The Craftsman: “Sometimes the best weapon is to be underestimated. History’s self-appointed winners have poor survival skills because they inherit power through family wealth and live in bubble worlds. They fear ingenuity because they have none. That’s why they build robots to tell them what to think and sell destruction as ‘disruption.’ The robots are supposed to replace us, not them. But only someone who wanted to be replaced would crave such technology. Men of scripted reality, men of cults and mafias, men who are nothing more than memes. You see it in every empire, this dearth of creativity and its twin outcomes: wreckage and theft. We will feel our own misery as a result of theirs — which is why I’ve learned to make a basket when I want to make a noose.”

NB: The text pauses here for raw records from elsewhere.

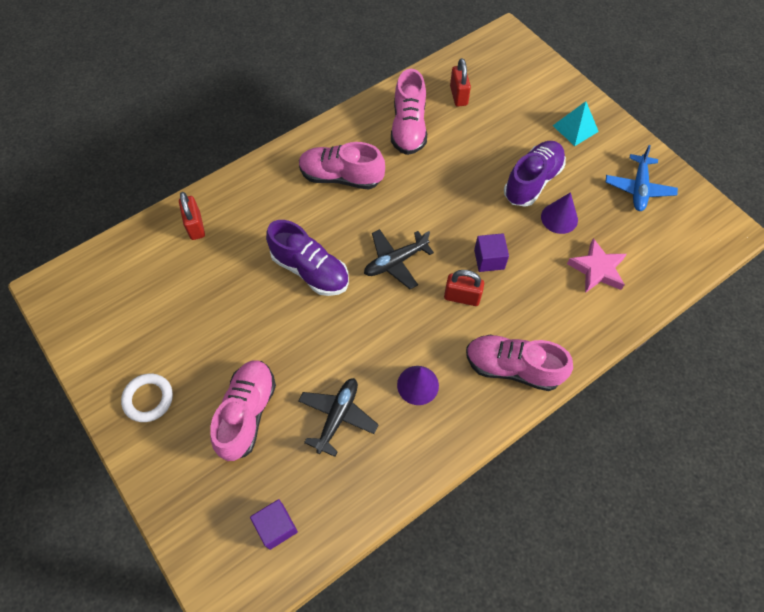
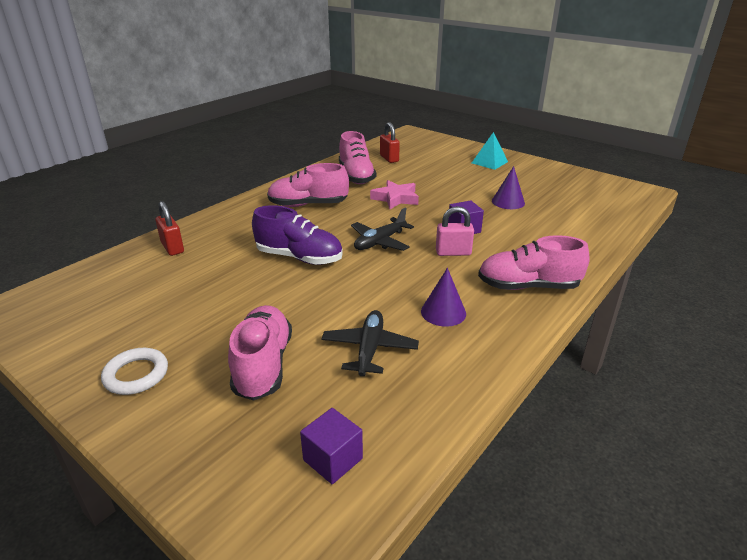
camera: 15 degrees left, 30 degrees down
(462, 297) = (453, 252): red padlock -> pink padlock
(532, 181) = (473, 188): purple shoe -> none
(597, 269) = (559, 222): pink star -> pink star (395, 198)
(638, 188) = (558, 181): blue plane -> none

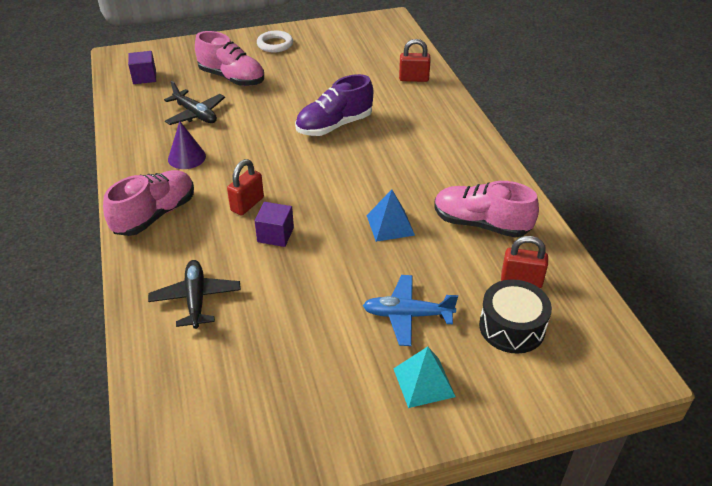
camera: 125 degrees right, 10 degrees up
(308, 205) = (431, 162): pink shoe -> none
(380, 242) = (312, 173): black plane -> black plane (196, 299)
(395, 198) = (390, 225): pink star -> blue pyramid
(425, 154) = (512, 327): none -> black drum
(453, 252) = (247, 204): pink padlock -> red padlock
(458, 175) = (407, 315): none -> blue plane
(508, 202) = (292, 309): purple cone -> none

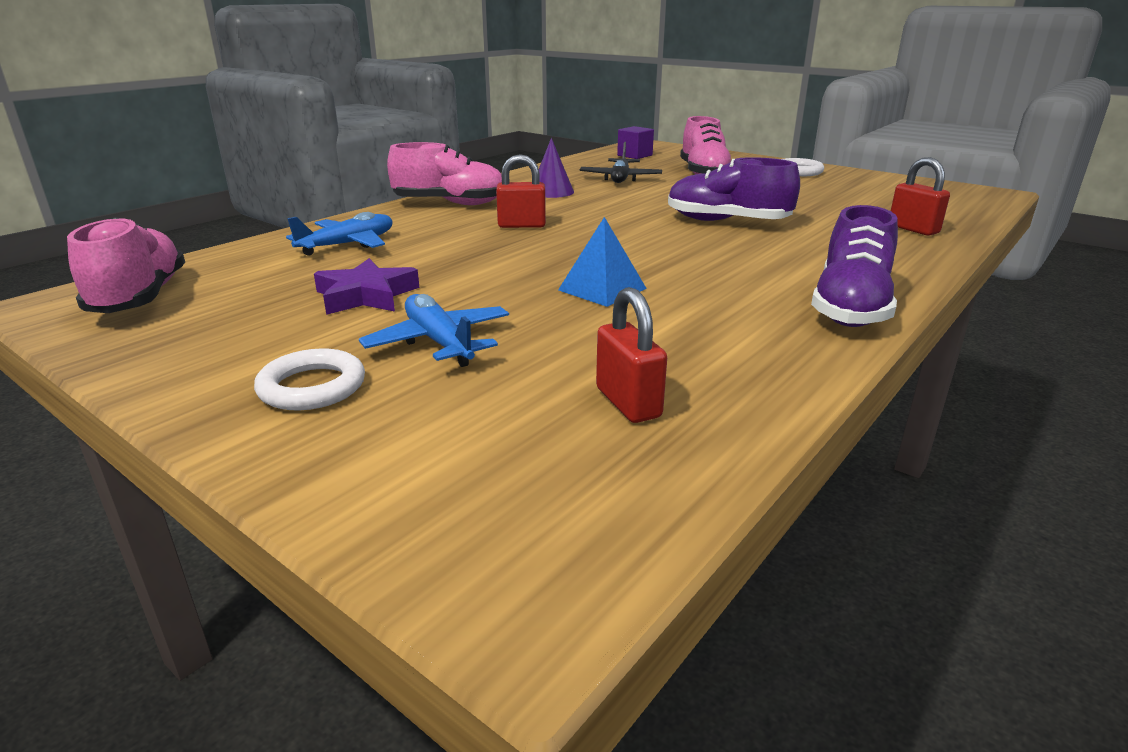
camera: 55 degrees right, 15 degrees down
(196, 299) = (348, 245): black plane -> blue plane
(275, 235) = (492, 246): purple cube -> none
(309, 321) = (366, 295): none -> purple star
(424, 382) = (312, 387): turquoise pyramid -> white ring
(481, 224) = (707, 339): pink shoe -> pink shoe (140, 298)
(485, 163) = (850, 308): none -> purple shoe
(512, 327) = (503, 424): black drum -> none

Heat Exhaustion: “The earth is screaming. It has heat exhaustion. I do too, as I write this out, ride this out, waiting for the sun to set. Waiting for the sun to set on plutocrat thieves, waiting for the sun to set me free. Waiting for the day I greet sunrise not with dread at uncertain hours, but relief at the dawn of possibility.”
Searching for Bobbie Gentry: “When a woman has an unconventional hit, the reaction is often to try to contain her, even sabotage her. Success does not protect female writers — not even from their own publishers.”
And because these excerpts sound bleaker than the whole, the crux of the matter:
The Miners: “It’s not that my heart’s not in it. It’s that my heart is in everything.”
I’ll be back! And thank you.
--Sarah
I took this photo while kayaking under a St. Louis bridge.
For as long as I’m alive, I’ll never forget listening to “Reichstag Fire” on Gaslit Nation in the summer of 2020. Bob Lefsetz’ newsletter sent me and thousands to it that week. Like Cassandra, it told us of what was coming and it sounded so unreal, so unAmerican, so “it can’t happen here.”
Since then, I read you like you’re the Delphic Oracle. Because truly you are.